The problem is, Wood is still caught in the idea of manipulation as a head-fake: feint one way, go the other. And this excessively simplistic definition of manipulation holds him up from conceiving of other possible interactions and transactions between the writer and the reader, and the writer and the text. Wood appears to assume that McEwan's "wanting it both ways" means that there are only two ways to have it—that one can only write thrillerish fiction dedicated to surprise and overdetermined "turning points" or one can write a fiction that is more open to representing "life's limitless messiness." By being smart enough about the first kind, maybe one can attain the deeper truths of the second, but these are the writer's options.

But I suppose I have more of a problem with Wood's obligatory admonition about "life's limitless messiness" than I do about the bleakness of his views on authorial "manipulation." Why is it that we perennially have to genuflect and remind ourselves that life always outstrips fiction when it comes to contingency and complexity?

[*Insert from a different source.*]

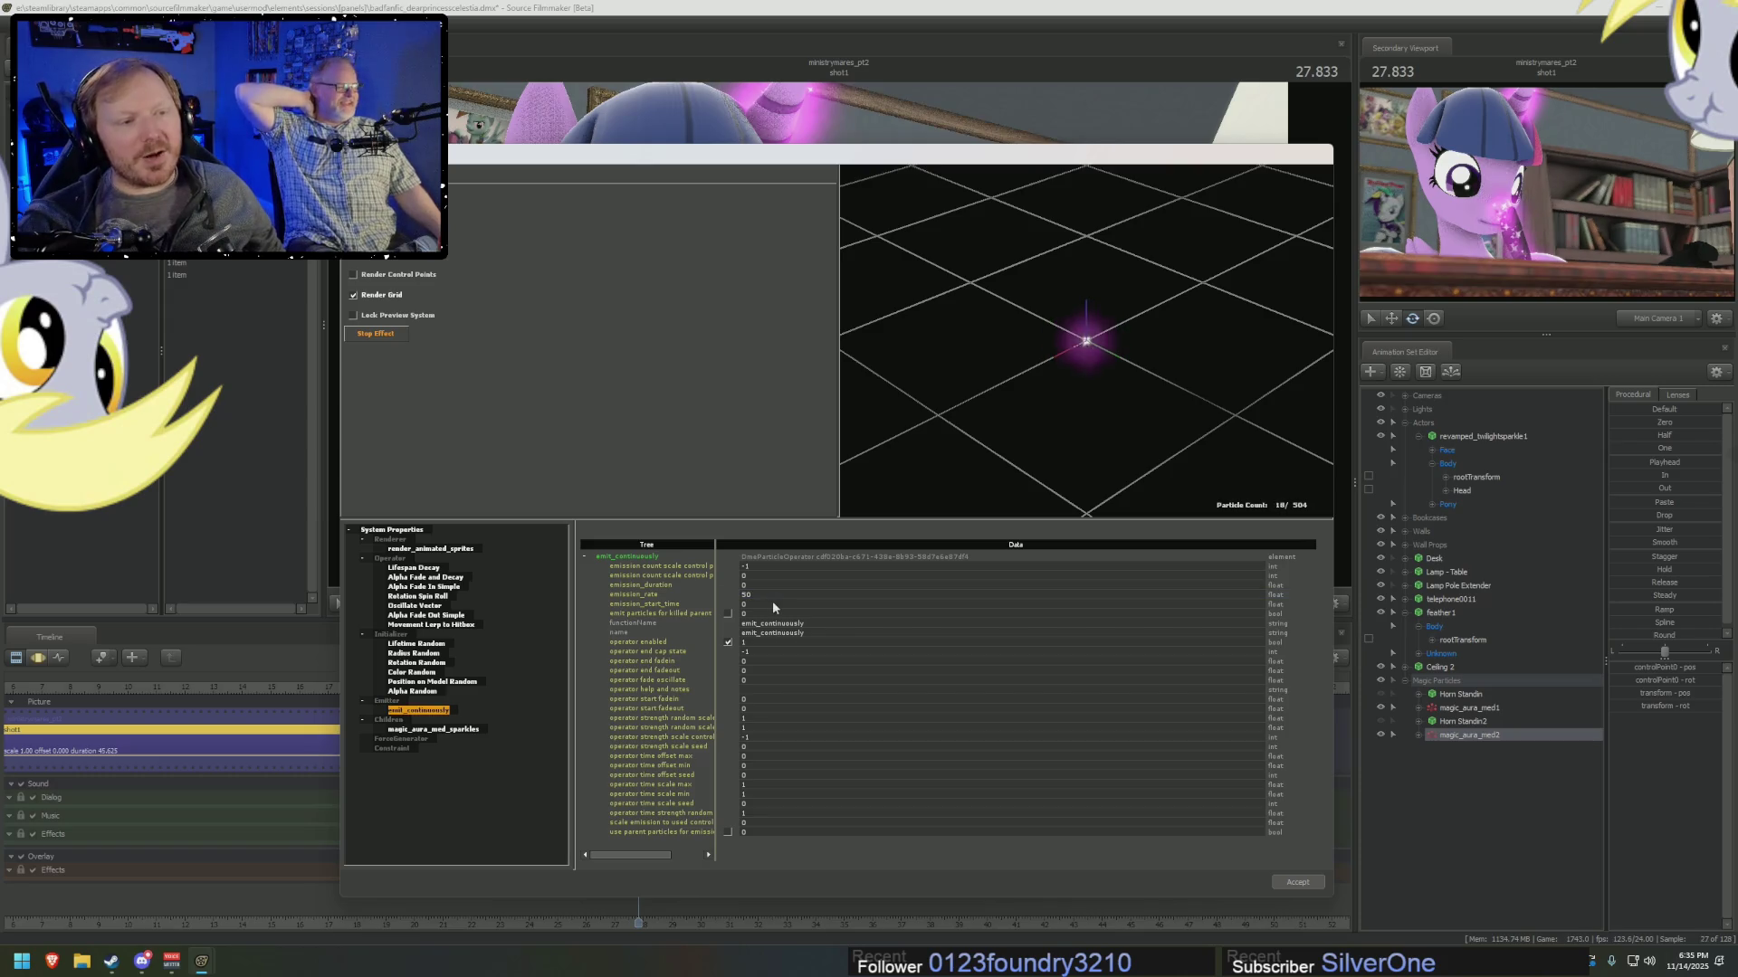
left_click(1297, 881)
right_click(1477, 736)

This little ritual is itself a fiction—not because of its truth status, but because we tell it to ourselves repeatedly, and this repetition and the ready accessibility of its assurances are themselves fictional, even if they are not always fictitious. That is, whether or not it is true, this formulation "life is far more complex, more untidy than fiction can be or wants to be" becomes part of the fiction that we create by imagining what our life is in relation to the lives of others. I think McEwan understands that very well, which is a large part of what he's doing with the characters who chafe at fiction's tidiness.

A character like Henry Perowne is taught that occasionally life is as brutally marked by turning points, secrets, and other "thrillerish" elements. The background of the novel is, after all, the launch of the Iraq war, and while that war certainly isn't "tidy" like fiction is, the overdetermination of lives by the existence of secrets and turning points is certainly a dominant feature of the war, as it is of any war. James Wood's insistence on "life's limitless messiness" and its profusion of "loose endings" isn't so much a reminder of life's difference from fiction as it is a preference for events small enough to create only loose endings, secrets small enough not to create turning points. Those things too exist, but they aren't what distinguish fiction from life.

Comments

The continual reminder about life's primacy is more secular-religious than anything — a refocusing of attention, a reminder of value, not unlike prayer.
Dennis J. Junk said…
Excellent. Thank you.
Wood reveals his desire for literature that will help him defamiliarize "life's white machine" in an essay on Ben Lerner. He seems to think writing about big, consequential events is too indulgent. But that's what most readers are interested in and feel compelled to read.

Wood is the best when it comes to parsing language, but his thinking about plots and their relation to reality strikes me as confused as it is confusing.